Zero-point energy is defined as the lowest possible amount of energy that a quantum mechanical system can possess. Unlike a classical mechanical system, in which no motion would correspond to no energy, quantum systems are governed by the expectation value of the Hamiltonian operator describing the system. In many cases, even relatively simple ones, the lowest energy expectation value is non-zero, meaning that the system has some energy even when in the lowest possible energy state.
A simple example is the quantum harmonic oscillator, which has a first eigenstate with a minimal energy of Planck's constant times the oscillator frequency, divided by 4π. (As opposed to zero. Don't worry, that's the hard part over.)

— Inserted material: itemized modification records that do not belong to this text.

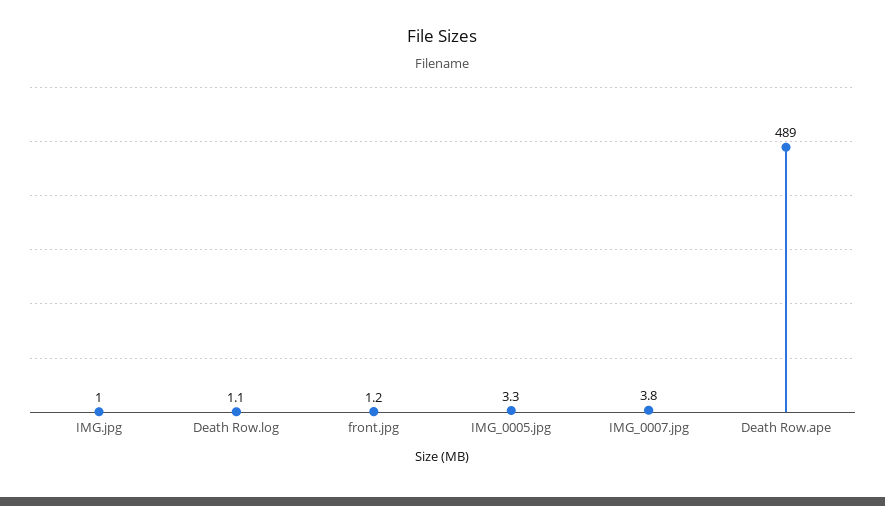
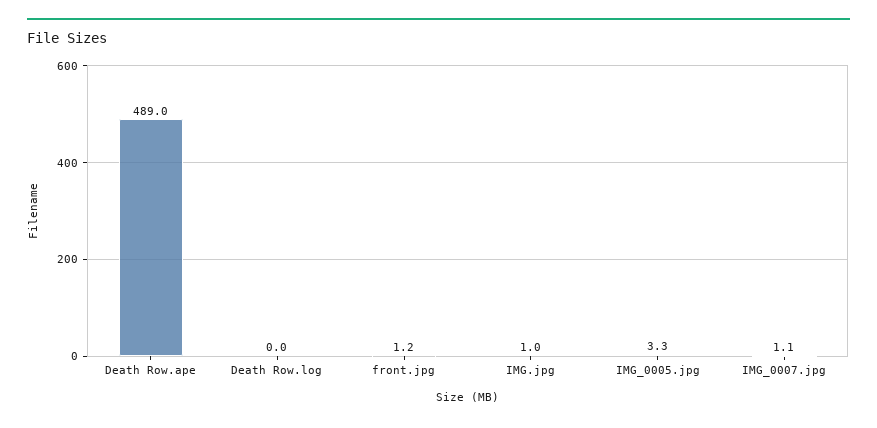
Death Row.log: 1.1 -> 0
IMG_0007.jpg: 3.8 -> 1.1

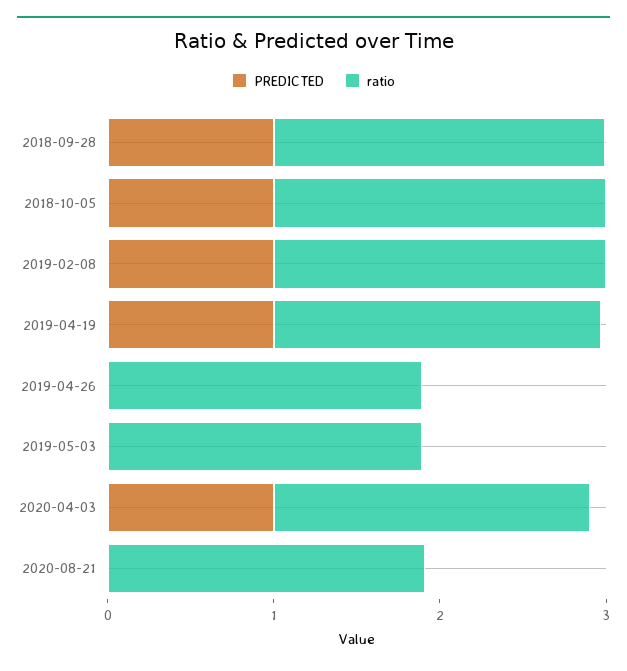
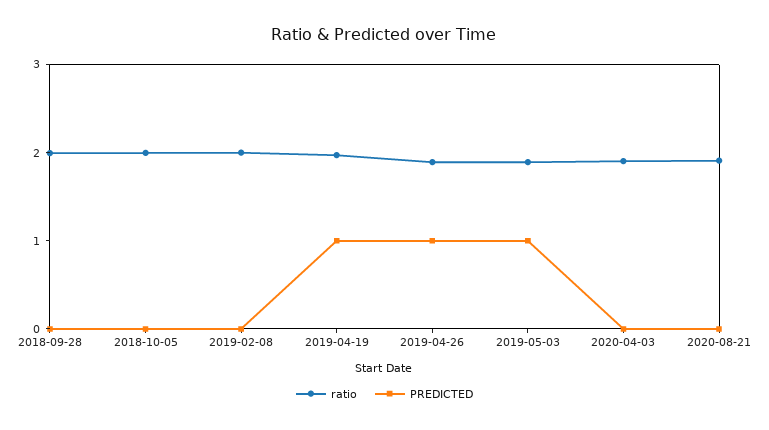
PREDICTED, 2018-09-28: 1 -> 0
PREDICTED, 2018-10-05: 1 -> 0
PREDICTED, 2019-02-08: 1 -> 0
PREDICTED, 2019-04-26: 0 -> 1
PREDICTED, 2019-05-03: 0 -> 1
PREDICTED, 2020-04-03: 1 -> 0

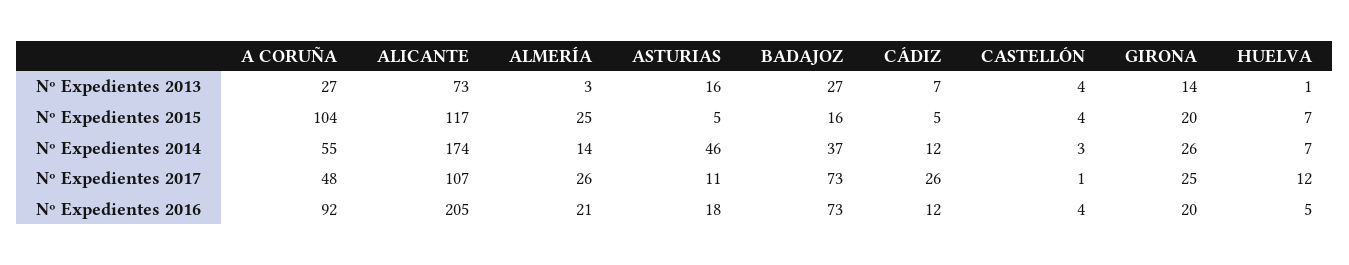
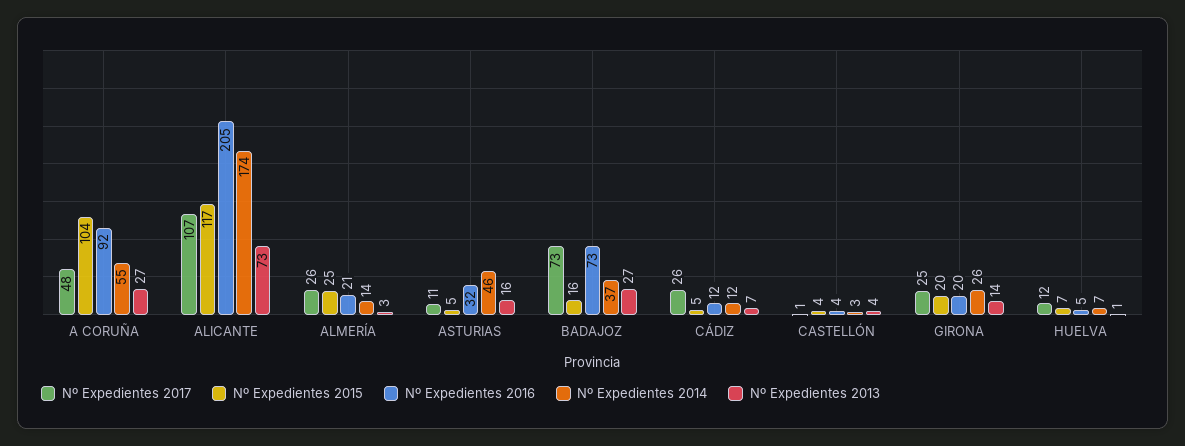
Nº Expedientes 2016, ASTURIAS: 18 -> 32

Since pretty much everything is governed by quantum mechanics, this leads to the idea that even in a vacuum, such as deep space, the electric and magnetic fields are in a constant state of oscillation at this minimal energy. The problem is that this implies that every point in space has a non-zero zero-point energy. Then from Einstein's principle of mass-energy equivalence and general relativistic formulation of gravity, every point in space has a non-zero mass equivalence that should be generating a gravitational field. (i.e. a zero-point mass. Okay, I lied about the hard part being over.) In other words, this should produce an infinite cosmological constant, which would accelerate the expansion of the universe to infinity infinitely quickly, and the universe shouldn't exist.
Clearly something is wrong somewhere.
The details of the interaction of zero-point energy, its equivalence to a zero-point mass, and the cosmological implications are one of the great unsolved problems of modern physics.
Phew, I'm glad I finally explained the tricky part of that joke.
The other odd thing about Vegan Catholicism is that they classify beavers and capybaras as vegetables.